Matas A J, Tellis V A, Quinn T, Soberman R, Veith F J
Transplant Proc. 1986 Apr;18(2 Suppl 1):141-50.
CsA immunosuppression has resulted in decreased graft loss from rejection. However, rejection episodes do occur and, in fact, rejection remains as the major cause of graft loss in the CsA-treated patient. CsA, itself, has added to the differential diagnosis of renal dysfunction following transplantation. In the majority of circumstances, rejection can be differentiated from CsA nephrotoxicity as well as other causes of renal dysfunction by a combination of clinical presentation, renal scan and sonography, CsA levels, and percutaneous allograft biopsy. In some circumstances, a therapeutic trial of lowering the CsA dose may be indicated before extensive laboratory study. Most acute rejection episodes will respond to increased steroid doses. In patients with low CsA levels, increasing the CsA dose may be advised. Steroid-resistant rejection frequently responds to ALG. Patients with repeated episodes of renal dysfunction may be stabilized by using the combination of prednisone, azathioprine, and CsA.

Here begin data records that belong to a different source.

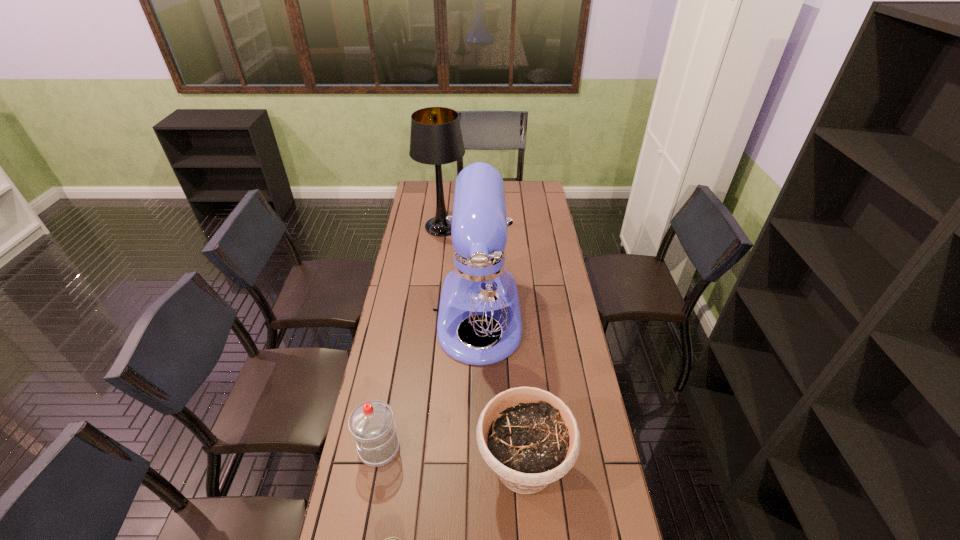
This screenshot has height=540, width=960. Find the location of `the farthest object`. the farthest object is located at coordinates (436, 138).

Where is `mixer`? mixer is located at coordinates (479, 290).

At what (x,y) coordinates should I click in order to perform the action: click on flowerpot. Please return your answer as a coordinate pair (x, y). Image resolution: width=960 pixels, height=540 pixels. Looking at the image, I should click on (528, 436).

Where is `water bottle`? The height and width of the screenshot is (540, 960). water bottle is located at coordinates (372, 425).

Image resolution: width=960 pixels, height=540 pixels. In order to click on vacant point located 0.230m on the back of the farthest object in this screenshot , I will do `click(446, 192)`.

Identify the location of free location located at the mixing area of the mixer. pos(479,470).

Where is `free location located on the back of the flowerpot`? free location located on the back of the flowerpot is located at coordinates (515, 355).

Where is `table lamp present at the left edge`? The image size is (960, 540). table lamp present at the left edge is located at coordinates (436, 138).

This screenshot has width=960, height=540. Identify the location of water bottle located in the left edge section of the desktop. (372, 425).

This screenshot has height=540, width=960. What are the coordinates of `object present at the right edge` in the screenshot? It's located at (528, 436).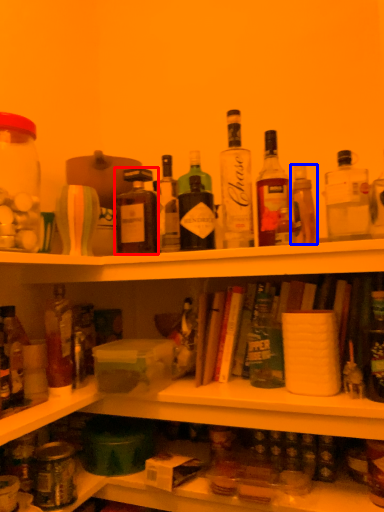
Question: Which of the following is the farthest to the observer, bottle (highlighted by a red box) or bottle (highlighted by a blue box)?

Choices:
 (A) bottle
 (B) bottle

Answer: (A)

环孢素A免疫抑制已使因排斥反应导致的移植物丢失减少。然而,排斥反应仍会发生,事实上,排斥反应仍是接受环孢素A治疗患者移植物丢失的主要原因。环孢素A本身增加了移植后肾功能不全的鉴别诊断难度。在大多数情况下,通过临床表现、肾脏扫描及超声检查、环孢素A血药浓度以及移植肾穿刺活检等综合手段,可将排斥反应与环孢素A肾毒性以及其他导致肾功能不全的原因区分开来。在某些情况下,在进行广泛的实验室检查之前,可能需要进行降低环孢素A剂量的治疗性试验。大多数急性排斥反应可通过增加类固醇剂量得到缓解。对于环孢素A血药浓度较低的患者,建议增加环孢素A剂量。对类固醇耐药的排斥反应通常对抗淋巴细胞球蛋白有效。反复出现肾功能不全的患者可通过联合使用泼尼松、硫唑嘌呤和环孢素A实现病情稳定。